• RECORDS FOR THIS EXERCISE:
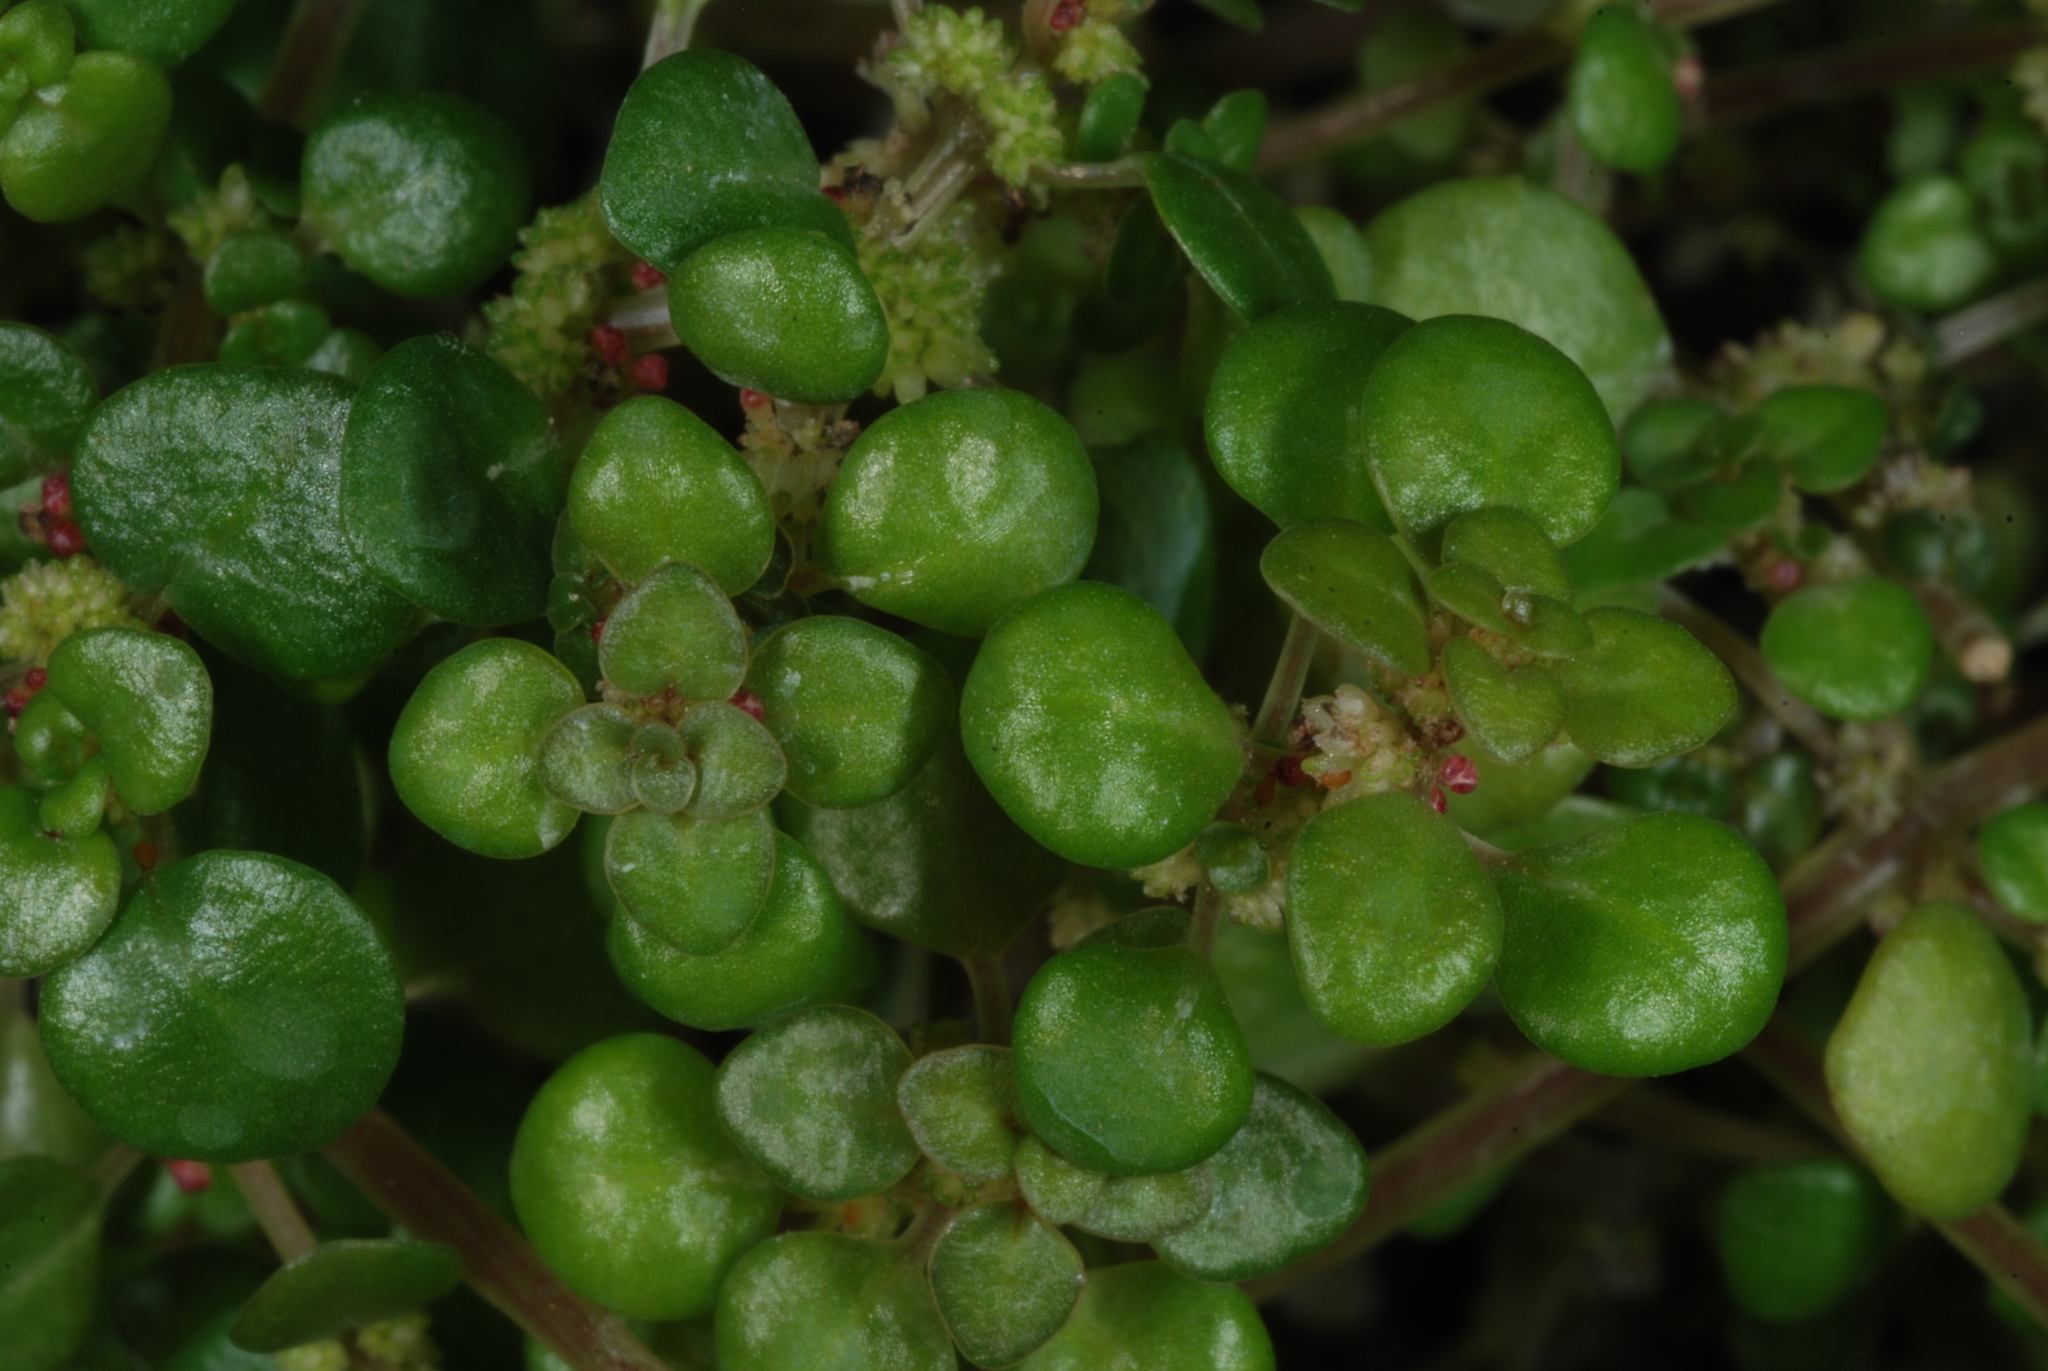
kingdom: Plantae
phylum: Tracheophyta
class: Magnoliopsida
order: Rosales
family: Urticaceae
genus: Pilea
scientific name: Pilea herniarioides
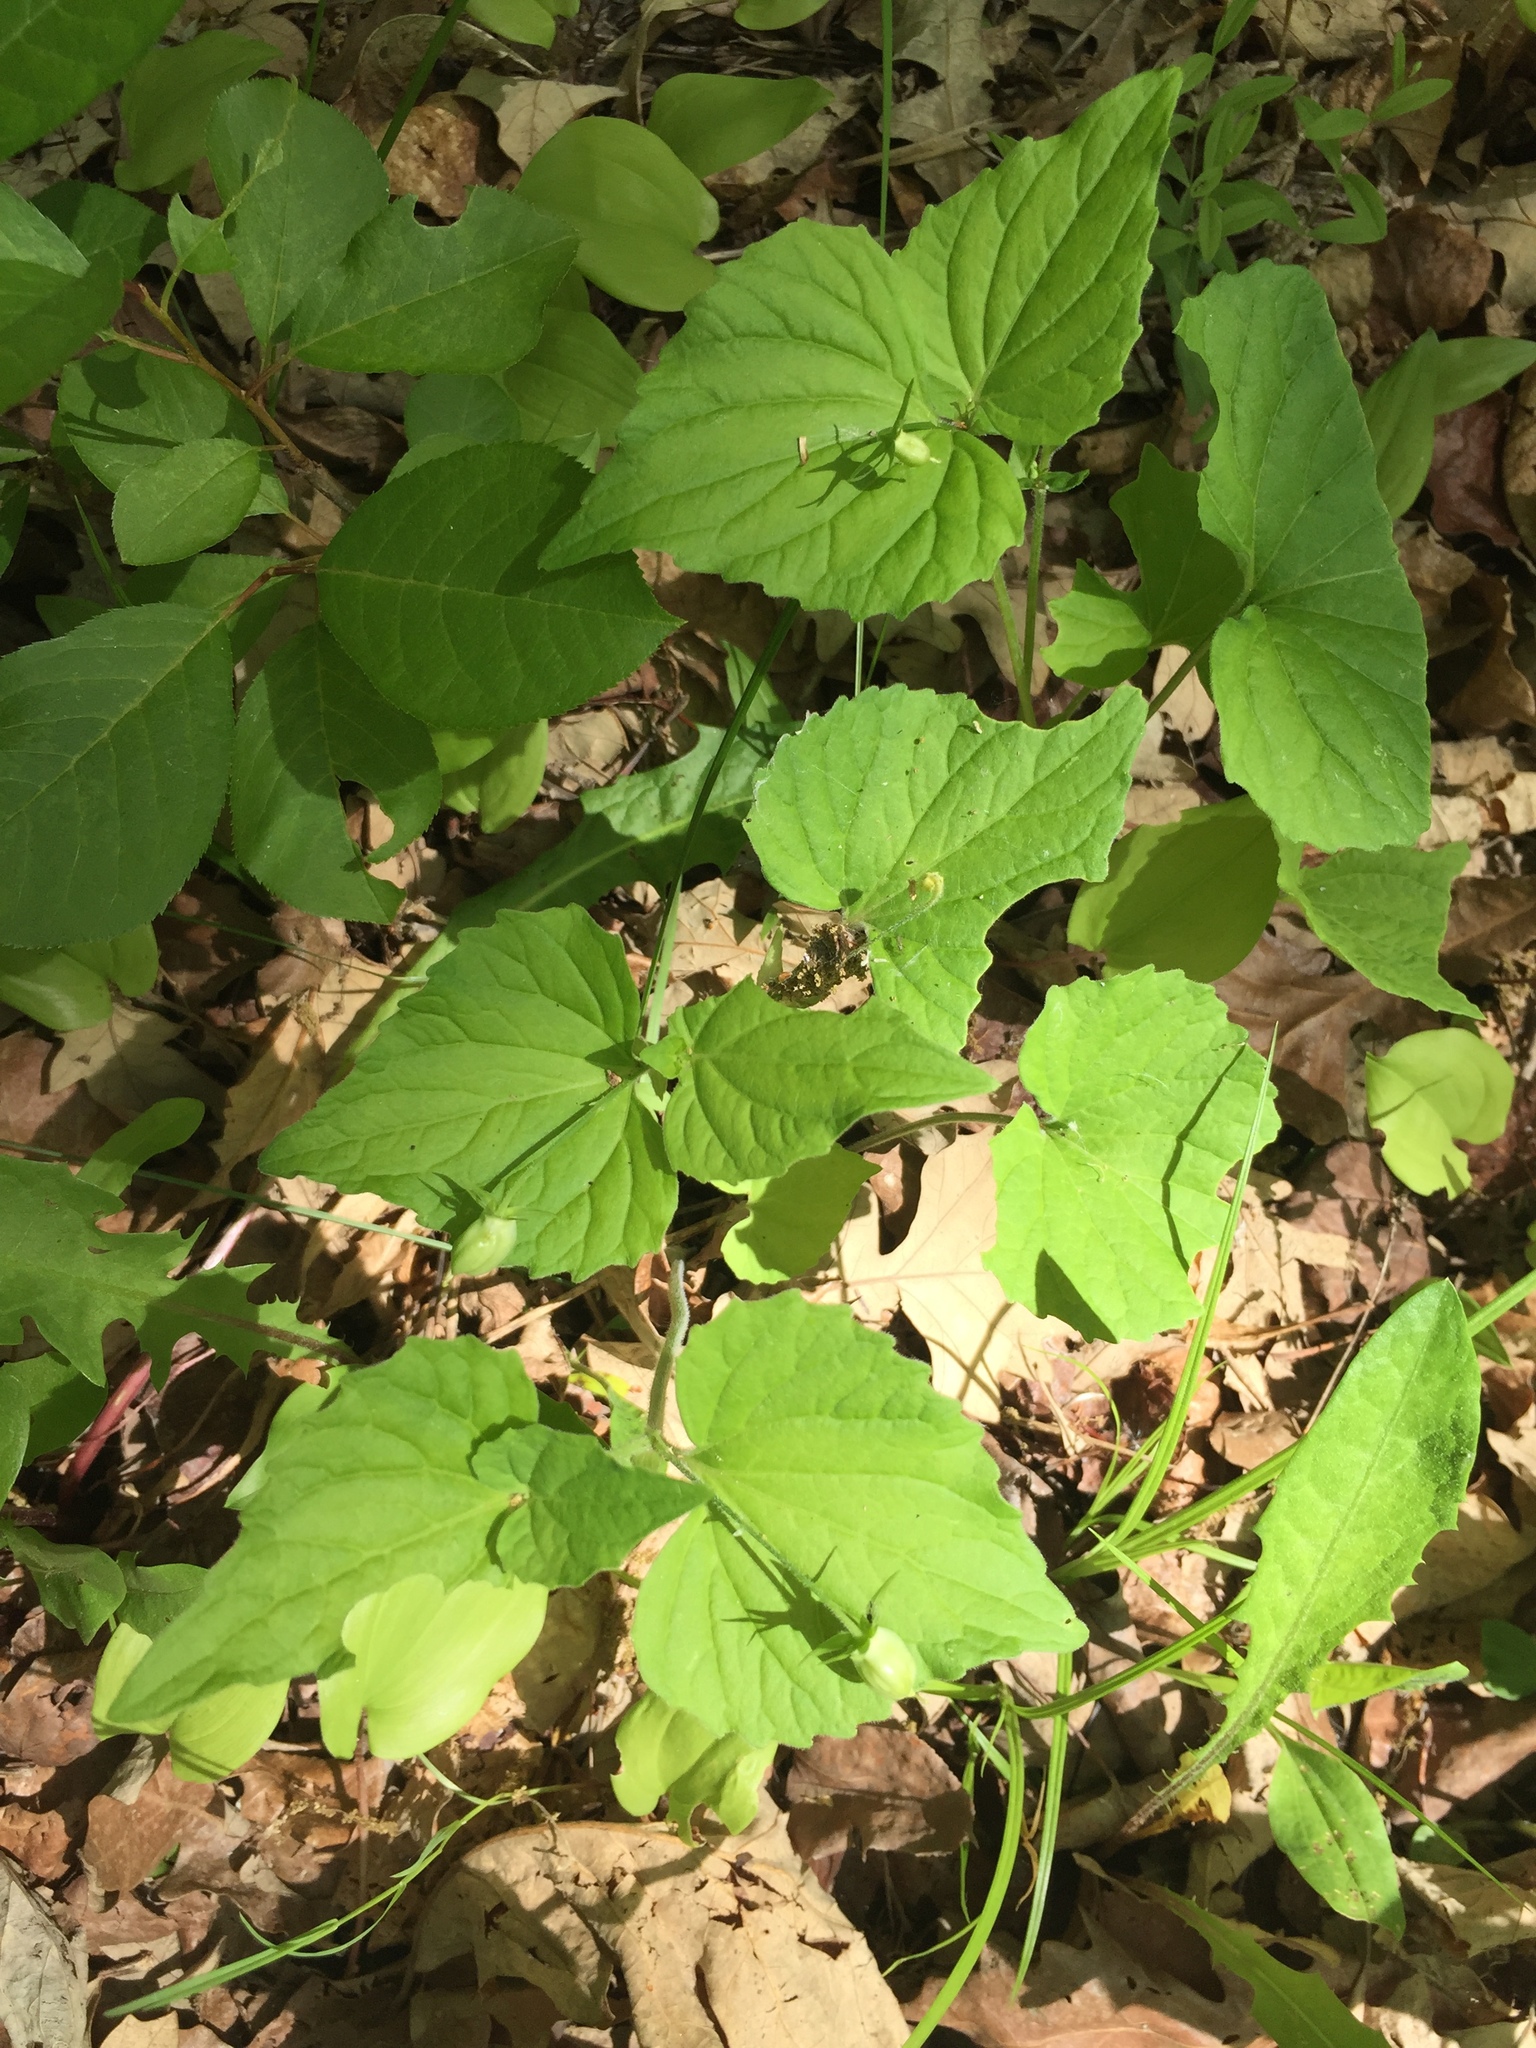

• WRITTEN EXERCISE:
Return the naming lines for each of the rows above, copied word for word, and leave out the pictures.

• OUTPUT FOR THIS TASK:
kingdom: Plantae
phylum: Tracheophyta
class: Magnoliopsida
order: Rosales
family: Urticaceae
genus: Pilea
scientific name: Pilea herniarioides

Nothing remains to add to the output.